Work item ▸ Set down, please, the line that contains "Powermaster FY8233X Digital Multimetre Ölçü" and every line that follows it to the end of the records, exactly; do not include pictures.

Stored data
========================================================================

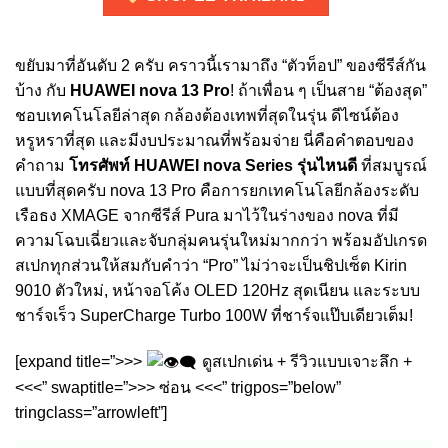
ขยับมาที่อันดับ 2 ครับ คราวนี้เรามาถึง “ตัวท็อป” ของซีรีส์กัน
บ้าง กับ
HUAWEI nova 13 Pro
! ถ้าเพื่อน ๆ เป็นสาย “ต้องสุด”
ชอบเทคโนโลยีล่าสุด กล้องต้องเทพที่สุดในรุ่น ดีไซน์ต้อง
หรูหราที่สุด และมีงบประมาณที่พร้อมจ่าย นี่คือคำตอบของ
คำถาม
โทรศัพท์ HUAWEI nova Series รุ่นไหนดี
ที่สมบูรณ์
แบบที่สุดครับ nova 13 Pro คือการยกเทคโนโลยีกล้องระดับ
เรือธง XMAGE จากซีรีส์ Pura มาไว้ในร่างของ nova ที่มี
ความโฉบเฉี่ยวและจับกลุ่มคนรุ่นใหม่มากกว่า พร้อมอัปเกรด
สเปกทุกส่วนให้สมกับคำว่า “Pro” ไม่ว่าจะเป็นชิปเซ็ต Kirin
9010 ตัวใหม่, หน้าจอโค้ง OLED 120Hz สุดเนียน และระบบ
ชาร์จเร็ว SuperCharge Turbo 100W ที่ชาร์จแป๊บเดียวเต็ม!
[expand title=”>>>
ดูสเปกเด่น + รีวิวแบบเจาะลึก +
<<<” swaptitle=”>>> ซ่อน <<<” trigpos=”below”
tringclass=”arrowleft”]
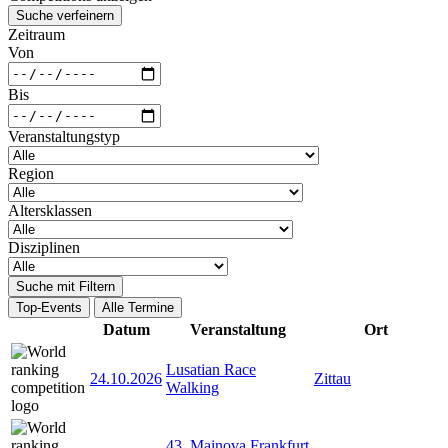
Suche verfeinern
Zeitraum
Von
Bis
Veranstaltungstyp
Region
Altersklassen
Disziplinen
Suche mit Filtern
Top-Events
Alle Termine
Datum
Veranstaltung
Ort
Lusatian Race
24.10.2026
Zittau
Walking
43. Mainova Frankfurt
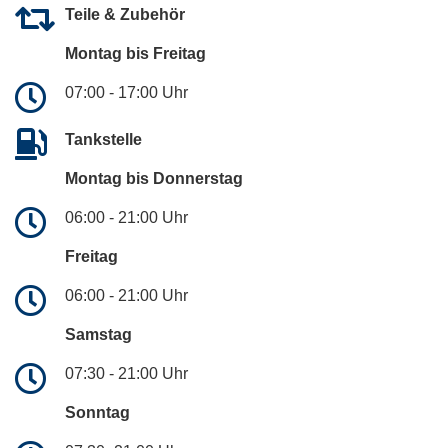
Teile & Zubehör
Montag bis Freitag
07:00 - 17:00 Uhr
Tankstelle
Montag bis Donnerstag
06:00 - 21:00 Uhr
Freitag
06:00 - 21:00 Uhr
Samstag
07:30 - 21:00 Uhr
Sonntag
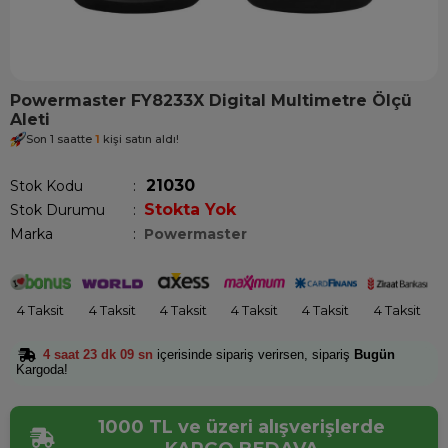
Powermaster FY8233X Digital Multimetre Ölçü
Aleti
Son 1 saatte
1
kişi satın aldı!
21030
Stok Kodu
Stokta Yok
Stok Durumu
:
Marka
:
Powermaster
4 Taksit
4 Taksit
4 Taksit
4 Taksit
4 Taksit
4 Taksit
4 saat 23 dk 08 sn
içerisinde sipariş verirsen, sipariş
Bugün
Kargoda!
1000 TL ve üzeri alışverişlerde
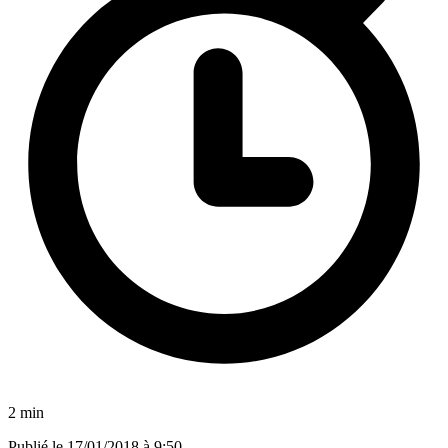
2 min
Publié le
17/01/2018 à 9:50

========================================================================

Solution for this problem ▸
Powermaster FY8233X Digital Multimetre Ölçü
Aleti
Son 1 saatte
1
kişi satın aldı!
21030
Stok Kodu
Stokta Yok
Stok Durumu
:
Marka
:
Powermaster
4 Taksit
4 Taksit
4 Taksit
4 Taksit
4 Taksit
4 Taksit
4 saat 23 dk 08 sn
içerisinde sipariş verirsen, sipariş
Bugün
Kargoda!
1000 TL ve üzeri alışverişlerde
2 min
Publié le
17/01/2018 à 9:50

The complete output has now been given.